Will the Charges Stick?
The National Labor Relations Board issues a formal complaint against Van Os and Associates
By Kevin Fullerton, Fri., April 6, 2001
According to their complaint, staff members met on various occasions throughout 1999 and 2000 "for the purposes of collective bargaining and other mutual aid and protection by, among other things, discussing the conduct of Rachel Van Os and their work environment." In March and April of last year, the complaint alleges, Rachel threatened to fire employees "because they engaged in concerted activities."
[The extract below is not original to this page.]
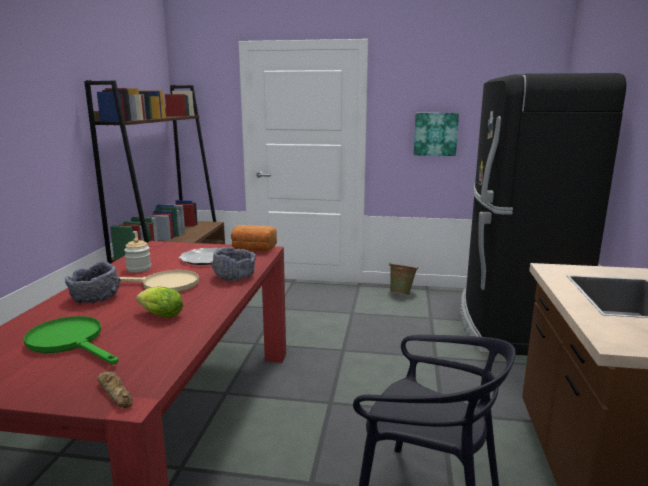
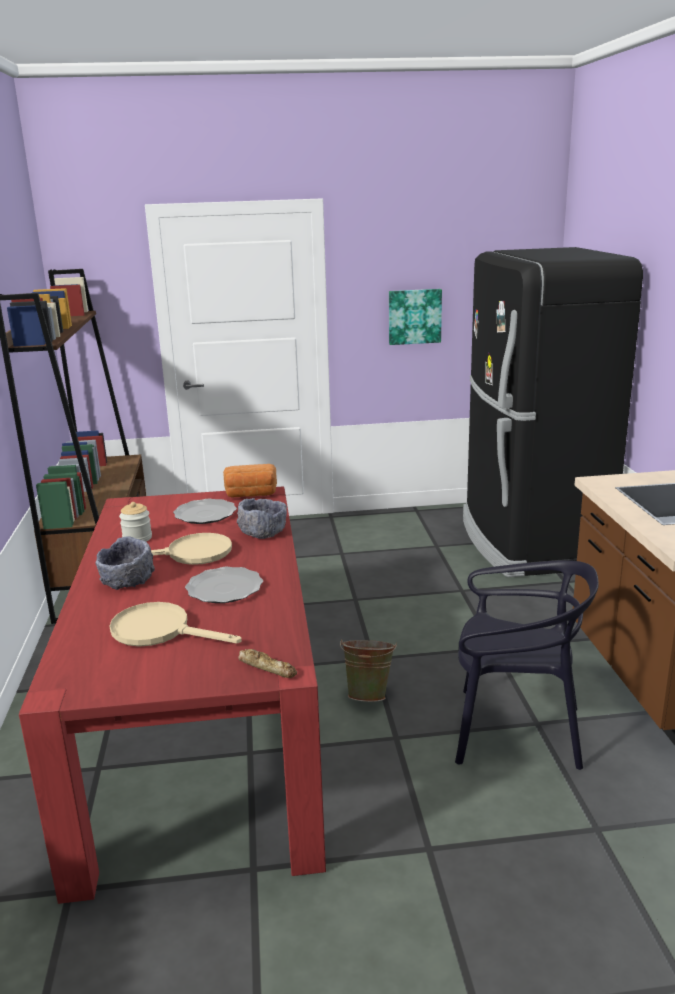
camera: 15 degrees left, 5 degrees up
green frying pan [24,316,119,364] -> beige frying pan [110,602,242,647]
lettuce [136,286,183,318] -> plate [185,567,263,603]
green bucket [389,263,418,295] -> green bucket moved to [340,639,397,702]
The NLRB complaint describes, from the staff's perspective, events that took place in Van Os' office in the three months preceding several employees' decision to sign union cards in May of last year. The complaint alleges that Van Os "isolated" employees from one another by staggering their lunch periods. Two staffers named in the NLRB case first protested their wages, hours, and working conditions in April of last year, specifically voicing complaints "with respect to the conduct of Rachel Van Os in the workplace." According to the complaint, one of those employees was fired a week later, and the other left three days afterward because she was required to "perform functions that she was physically unable to perform" and "openly ridicul[ed] for her inability to perform those functions." On the Sunday before, the complaint states, David Van Os called employees at home and "interrogated" them about their concerted activity, told employees that such activity was "evidence of employee disloyalty and dishonesty," and "threatened employees with unspecified reprisals."
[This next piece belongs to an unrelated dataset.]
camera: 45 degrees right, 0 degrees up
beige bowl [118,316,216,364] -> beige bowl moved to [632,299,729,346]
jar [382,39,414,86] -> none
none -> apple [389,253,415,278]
According to the complaint, Rachel Van Os subsequently threatened employees with termination or harsher duties should they continue to organize, asked them to report on the organizing activities of other employees, and required employees to submit to written rules effectively prohibiting any concerted activity. The complaint alleges that other employees continued to discuss Rachel's conduct "for the purpose of mutual aid and protection," "seeking a remedy to working conditions created by Rachel Van Os," and that Rachel and David responded by interrogating employees, "prohibiting employees from talking to each other," and discharging employees for concerted activity.
After employees signed union cards on May 26, the complaint alleges, Rachel and David threatened to close or relocate the offices of Van Os and Associates and (in orders relayed through supervising attorney Tim Mahoney) informed employees they would have to submit job applications and take a typing test to keep their jobs. Furthermore, the complaint alleges, employees were informed that they were being subjected to surveillance, were threatened with arrest because of concerted activities, and had their pay withheld.
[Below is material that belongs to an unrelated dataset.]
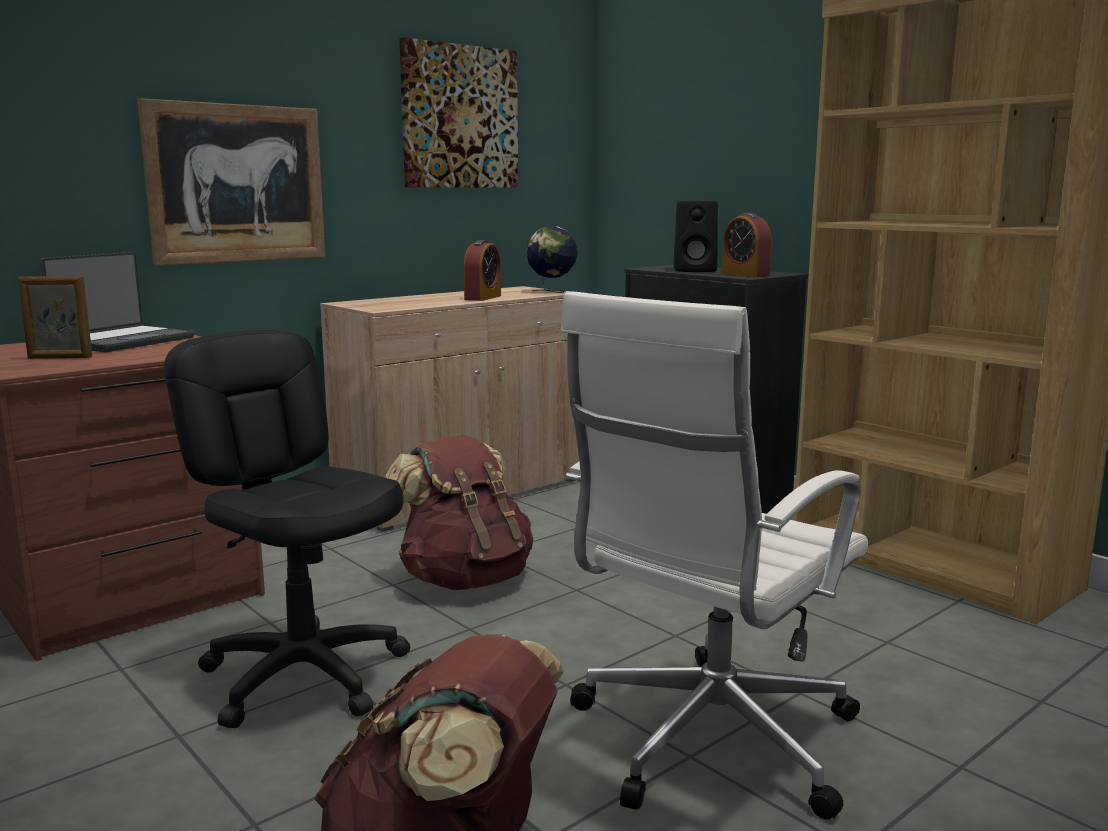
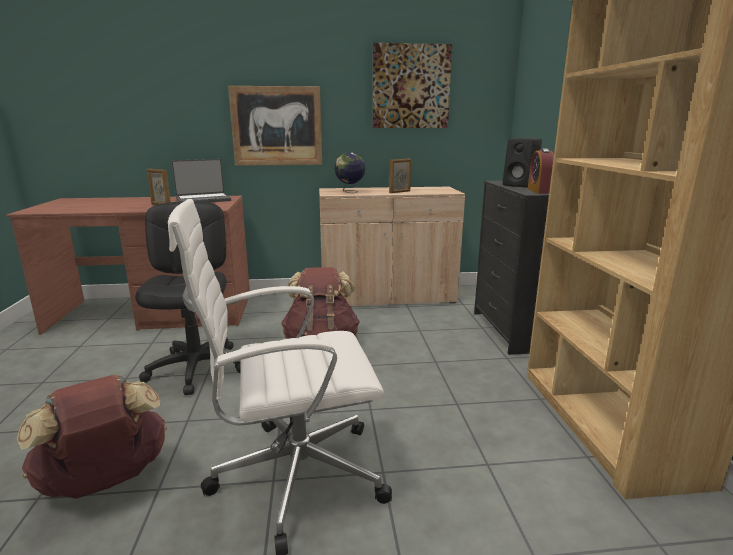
camera: 35 degrees right, 5 degrees up
alarm clock [464,240,501,301] -> picture frame [389,159,411,193]
globe [526,226,578,293] -> globe moved to [334,152,365,193]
Now that the NLRB has issued the complaint, David Van Os has two weeks to decide whether to concede the charges or to contest them in a judicial hearing scheduled for July. NLRB spokesman Robert Reisinger told the Chronicle that respondents to NLRB complaints usually concede to most charges against them before the case goes to a hearing, and that the only remedy under the law is a "make-whole" remedy: payment of wages lost, less any interim earnings.
Asked for his comments on the NLRB complaint, Van Os and Associates' attorney Shelton Padgett said he had been expecting a complaint to be issued but had not yet received it. Padgett said his client is not interested in arguing his case in the media, and intends not to concede but to proceed to a hearing. "Unlike the people who have come to you to air their grievances in the news media while trying to settle with us," said Padgett, referring to Van Os' former employees, "we intend to deal with this in the proper forum."